26 octobre 2017

l'écriture inclusive, faux combat du féminisme ?

Je n'ai pas l'habitude de faire la promo de l'Académie française, mais bon. Les académiciens viennent de sortir de leurs bocaux de formol et de faire un communiqué pour contrer l'extension de l'écriture inclusive — cet ensemble de règles qui a vocation à "cesser d'invisibiliser les femmes. 

Le mois dernier, Libé publiait un article au sujet d'un manuel scolaire qui usait de l'écriture inclusive, et de la petite polémique qui a suivi. On pouvait y voir à quel point le système "inclusif" propose des règles variables et multiples, une nouvelle façon de s'exprimer. L'écriture inclusive, c'est juste un outil dont usent certains féministes pour rendre visible leurs revendications

A la suite des récentes révélations sur les violences faites femmes dans le monde, l'écriture inclusive fait le buzz. Or, avouons qu'elle est difficilement prononçable, qu'elle gêne la lecture. Et puis, en pratique, les rédacteurs (de tracts, de manifestes, etc.) oublient toujours des trucs à accorder — ou en rajoutent maladroitement... Je n'en peux plus de lire, dans la littérature syndicale, par exemple, que telle mesure a "un impact considérable pour tou-te-s les usager-e-s" ! ou qu'il faut une "requalification de tou.te.s les contrats aidé.e.s en CDI". Et je n'invente rien.
Ce n'est peut-être qu'un effet de mode langagier, mais il divise, il crée une polémique qui cache de vrais enjeux politiques : la violence faite aux femmes, les inégalités dont elles sont victimes dans de nombreux domaines...
Je pourrais paraphraser l'Académie française : "La démultiplication des marques orthographiques et syntaxiques qu’elle [l'écriture inclusive] induit aboutit à une langue désunie, disparate dans son expression, créant une confusion qui confine à l’illisibilité. On voit mal quel est l’objectif poursuivi [bon, en fait, on le voit très bien, mais il arrive que l'intégrité militante confine à l'intégrisme] et comment il pourrait surmonter les obstacles pratiques d’écriture, de lecture – visuelle ou à voix haute – et de prononciation. Cela alourdirait la tâche des pédagogues. Cela compliquerait plus encore celle des lecteurs." On a bien saisi que les combats féministes, les académiciens s'en cognent comme de savoir utiliser leur épée, et c'est regrettable. Mais je partage leur souci de la cohérence du langage et j'espère rencontrer un ensemble de règles, qui incluent les femmes à égalité avec les hommes sans rendre l'écriture imprononçable.

——

▸ Tâches:
1. Relevez tous les mots écrits en écriture inclusive qui sont cités dans le billet sur l'écriture inclusive.
2. Poursuivez le billet sur l'écriture inclusive après sa dernière phrase.

▸ Données fournies:
——

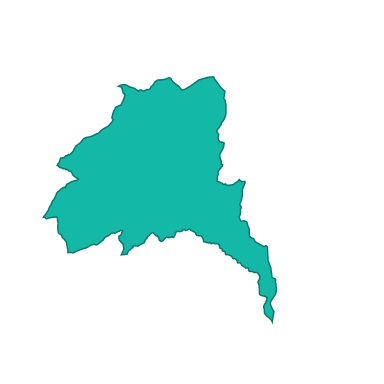 the district of San Bernardo, Nariño, Colombia, rotated 28°
{"feature_id": "7082276B75597823165208", "entity_name": "San Bernardo", "entity_type": "district", "adm_level": 2, "iso_a3": "COL", "parent_name": "Colombia", "parent_adm1": "Nariño", "projection": "equal_earth", "projection_center": [-77.01, 1.531], "detail": "fine", "context": "isolated", "style": "filled", "palette": "teal", "viewbox_px": 384, "rotation_deg": 28, "n_neighbors": 0, "source": "geoboundaries", "source_scale": "gbopen_adm2", "svg_char_len": 6013}
<svg xmlns="http://www.w3.org/2000/svg" viewBox="0 0 384 384"><g transform="rotate(28 192 192)"><path d="M77.5,133.1L80.4,132.5L82.7,134.6L83.8,136.0L85.2,137.2L87.0,137.3L87.7,139.9L88.1,142.1L88.4,148.8L87.0,150.0L86.4,151.0L84.9,152.9L84.8,153.9L85.1,155.3L84.8,157.1L85.6,161.2L86.5,164.1L87.3,164.8L88.6,165.1L88.7,166.1L88.5,166.7L88.4,168.4L87.9,169.9L87.3,172.5L87.0,173.4L86.1,174.9L84.1,177.7L82.9,180.6L82.1,183.3L78.8,187.7L77.1,190.2L73.2,193.4L72.3,194.4L71.2,196.0L70.4,200.4L70.0,201.6L68.4,204.8L68.0,205.9L67.8,209.0L67.9,211.9L66.7,216.0L66.4,216.5L65.2,216.9L64.9,218.4L64.4,218.4L63.3,219.8L63.1,221.2L62.6,222.0L61.5,222.5L60.1,223.7L60.9,228.4L60.3,230.4L60.5,231.7L60.8,231.5L61.5,231.5L62.0,232.1L62.3,232.2L63.0,231.9L63.6,232.5L65.4,231.9L66.0,231.9L66.7,232.1L67.4,231.9L68.4,231.3L70.3,231.4L71.2,230.7L71.7,230.6L72.9,231.3L75.4,230.7L76.6,231.3L79.5,233.3L81.0,233.3L81.8,233.6L85.5,233.9L85.1,235.2L81.1,239.2L79.9,240.7L79.1,242.5L78.1,243.4L77.8,244.2L77.8,245.2L78.3,247.6L76.8,247.7L76.5,248.1L75.4,250.3L74.7,251.3L74.5,252.8L73.3,255.0L73.1,256.6L73.6,260.6L73.5,264.0L73.1,265.1L73.4,270.0L73.3,272.7L73.7,275.3L73.1,281.5L72.6,283.4L72.7,284.2L74.0,283.5L75.9,284.1L77.3,282.9L77.8,282.2L79.7,280.6L83.5,278.0L84.6,277.5L85.0,277.6L86.9,280.7L88.6,282.4L89.3,284.7L91.3,288.2L93.1,290.7L94.0,291.1L97.4,291.3L97.7,292.0L98.7,292.9L99.3,293.2L100.6,293.4L104.6,295.2L108.8,300.5L109.5,301.0L110.8,303.8L113.1,302.5L115.7,301.5L117.7,298.6L122.0,293.7L124.9,290.9L127.7,286.4L129.7,284.5L130.2,284.2L131.7,283.9L133.0,283.0L136.0,276.4L136.3,274.6L136.2,273.3L136.4,272.9L139.0,269.2L139.8,266.9L141.3,265.2L143.5,264.4L145.0,261.9L146.0,261.2L146.5,260.6L146.9,259.3L148.9,258.8L149.5,262.8L148.8,264.4L148.1,265.4L149.7,267.8L150.1,268.4L151.1,269.0L151.5,269.0L153.9,270.0L154.9,270.2L155.7,270.1L156.0,270.8L156.9,271.8L158.5,274.3L158.7,275.0L159.1,280.7L162.7,278.1L163.8,277.5L164.0,276.8L163.6,275.9L163.6,273.8L164.7,271.7L165.0,270.4L165.7,269.3L166.0,268.8L165.0,267.9L165.1,267.2L169.4,265.3L171.8,261.6L173.4,259.7L173.7,258.3L173.3,257.3L173.2,256.3L173.9,254.2L173.9,251.6L174.5,250.5L174.8,248.8L175.8,246.5L176.4,246.3L177.8,246.5L180.8,247.5L182.5,247.1L183.1,247.7L183.9,247.7L184.1,247.9L185.9,250.0L186.1,250.1L187.1,249.5L187.7,250.2L187.9,250.2L188.7,249.4L189.3,248.5L189.9,245.4L190.3,244.2L190.6,243.7L191.2,243.4L192.4,243.4L193.0,242.9L193.7,242.8L194.4,241.8L195.1,241.1L196.8,241.0L197.1,240.7L197.2,239.9L197.0,239.2L197.2,237.9L197.0,237.2L196.8,235.1L196.9,234.4L197.3,233.8L200.3,232.5L201.3,231.4L202.0,229.4L202.4,229.0L204.7,228.8L205.5,228.0L206.6,226.3L207.4,225.7L208.6,226.3L212.3,226.2L214.4,226.6L215.6,227.6L216.4,228.0L217.5,227.9L220.4,226.5L221.2,226.5L222.9,227.4L225.2,229.7L225.5,230.4L225.8,230.5L227.5,229.9L230.8,229.2L231.7,228.0L231.9,227.9L232.8,228.5L233.3,228.6L234.8,227.1L236.1,227.1L238.2,226.0L239.4,225.7L240.3,225.7L241.0,226.0L242.5,228.3L243.8,228.4L244.6,228.2L245.3,228.3L245.6,228.4L246.3,229.6L247.2,229.7L248.3,229.2L249.0,229.3L249.5,229.6L250.7,231.1L251.1,231.4L251.7,231.4L252.2,230.9L253.4,230.3L254.8,230.3L256.2,229.9L257.1,230.5L258.3,230.7L259.5,231.6L259.9,231.6L260.7,230.8L261.1,230.6L263.1,230.9L264.2,231.7L265.4,233.0L266.0,233.0L267.5,232.0L268.2,231.9L270.4,233.3L275.3,233.9L276.7,233.0L277.3,232.8L278.5,233.8L278.9,234.7L279.6,235.1L281.3,234.6L282.4,233.9L282.9,233.8L284.4,234.0L286.9,232.8L287.6,232.6L288.1,232.7L290.1,233.7L292.0,235.3L292.1,236.7L292.7,237.2L292.7,237.6L292.3,238.6L292.4,240.2L293.6,241.8L295.1,242.9L295.5,243.4L296.1,244.7L297.2,246.2L299.0,249.7L299.9,250.7L300.7,250.9L302.0,250.8L305.7,249.7L307.5,249.9L308.5,251.7L308.6,253.2L308.9,253.9L308.8,258.3L309.0,259.3L309.6,260.3L311.0,261.8L313.0,265.1L316.3,266.4L319.5,267.0L321.4,267.6L322.6,268.1L323.9,269.1L322.1,264.2L320.5,259.2L316.8,256.8L315.3,255.6L313.6,253.8L313.2,253.0L313.0,251.6L313.1,248.9L313.7,242.5L313.2,240.9L311.5,236.8L310.3,235.9L309.7,234.4L308.2,232.6L307.7,231.8L307.2,230.4L306.6,229.7L305.9,229.6L303.0,230.1L297.1,221.9L292.7,218.0L290.9,216.6L290.0,214.2L288.3,212.0L284.7,205.6L284.1,204.9L282.8,204.6L282.2,205.0L281.6,206.1L280.5,206.4L272.7,206.4L271.2,206.2L269.2,204.8L268.0,204.3L266.0,204.5L264.3,204.4L263.0,203.2L259.9,197.9L257.0,195.5L254.9,193.1L253.9,192.6L252.3,192.8L251.3,193.2L248.8,194.8L248.4,194.8L245.3,191.8L245.3,190.1L244.7,188.2L244.1,186.6L242.6,184.0L242.9,183.1L242.7,182.3L242.0,181.8L240.5,181.1L239.9,180.3L239.7,178.9L239.3,175.0L238.5,173.6L238.3,171.7L235.8,167.1L235.3,165.9L235.0,163.8L234.6,159.2L234.0,158.1L233.7,157.9L231.2,159.4L229.5,159.4L227.9,158.8L227.5,160.9L227.1,162.0L226.2,163.4L225.0,166.0L223.0,167.7L220.2,169.3L218.6,169.7L218.0,169.2L217.6,169.2L217.1,169.9L215.9,170.4L212.2,170.2L210.3,170.6L209.5,171.0L209.3,170.9L208.8,170.5L207.9,167.6L207.1,166.4L206.9,164.1L206.0,162.8L205.5,161.6L205.5,160.1L206.0,158.3L206.2,156.6L206.7,154.8L206.5,153.7L206.0,153.4L204.8,153.7L204.6,153.5L203.9,151.7L200.5,148.4L199.2,146.6L198.8,144.4L198.9,140.0L198.7,137.4L197.5,133.8L197.2,133.6L196.1,133.6L193.8,134.5L191.9,134.2L191.5,133.9L191.0,133.6L189.7,132.1L189.0,130.6L188.8,129.3L188.5,128.7L188.0,128.2L186.7,127.8L185.5,126.4L185.0,126.0L185.2,124.3L185.9,122.0L185.7,120.0L186.1,119.1L185.5,116.6L186.2,114.1L186.0,111.1L186.0,109.6L185.8,108.8L185.1,106.7L180.9,98.9L178.6,96.0L176.1,94.4L175.8,94.0L175.4,91.7L174.4,89.8L174.4,88.7L173.4,87.5L171.0,87.0L167.9,86.0L158.7,81.6L157.0,80.2L153.2,82.5L151.2,84.2L145.3,90.0L141.0,99.1L136.9,105.5L135.2,106.6L133.9,106.4L131.3,105.1L123.4,103.7L121.6,102.8L120.5,101.9L119.3,101.6L118.1,101.9L115.4,105.0L113.2,106.8L109.4,109.1L108.6,109.9L107.8,112.1L107.1,116.7L106.5,118.0L106.4,118.7L106.6,120.7L106.4,121.2L105.3,122.0L103.9,122.9L102.1,125.3L100.8,125.9L99.3,125.6L98.4,126.2L97.3,128.0L94.7,127.8L92.9,127.4L90.7,127.9L89.4,128.0L87.8,128.5L84.4,128.3L82.6,128.7L80.5,129.9L78.4,131.6L77.5,133.1Z" fill="#14b8a6" stroke="#0f766e" stroke-width="1.5"/></g></svg>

——

▸ Réponses par tâche:
1. tou-te-s, usager-e-s, tou.te.s, aidé.e.s

2.
Pendant ce temps persistent les combats d'égalité des droits, de reconnaissance dans le monde du travail, de représentativité dans la sphère publique, de lutte contre les préjugés et les violences faites aux femmes, et les combats pour la reconnaissance des minorités sexuelles. 
On sait que trop de femmes peinent à se faire payer au niveau de leurs collègues mâles, des femmes à qui on reproche leur éventuelle grossesse, qui se font tripoter ou subissent des remarques incessantes sur leur apparence, comme si elles n'étaient que des éléments de déco (et qui savent que quand leurs patrons adoptent l'écriture inclusive, ça ne change rien pour elles)... Et je ne parle pas de celles, reléguées dans des situations d'esclavage conjugal ou social, dont le corps n'est qu'un outil à la merci des hommes ; celles que la grande majorité des défenseurs de l'écriture inclusive ignorent confortablement.

L'écriture inclusive est le parfait exemple d'un faux combat. Le féminisme est ailleurs.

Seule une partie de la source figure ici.